--- DATA EXTRACT ---
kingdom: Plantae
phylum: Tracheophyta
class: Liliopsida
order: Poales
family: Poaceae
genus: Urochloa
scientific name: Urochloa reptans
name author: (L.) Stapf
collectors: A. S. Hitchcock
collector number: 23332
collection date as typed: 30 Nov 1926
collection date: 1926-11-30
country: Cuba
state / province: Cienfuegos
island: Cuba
---
» **WHAT YOU SHOULD DO**
Copy everything in the data from the line containing "collector number: 23332" down through the end, replacing "country" with "nation" and leaving the rest as is.

» **SOLUTION FOR THIS TASK**
collector number: 23332
collection date as typed: 30 Nov 1926
collection date: 1926-11-30
nation: Cuba
state / province: Cienfuegos
island: Cuba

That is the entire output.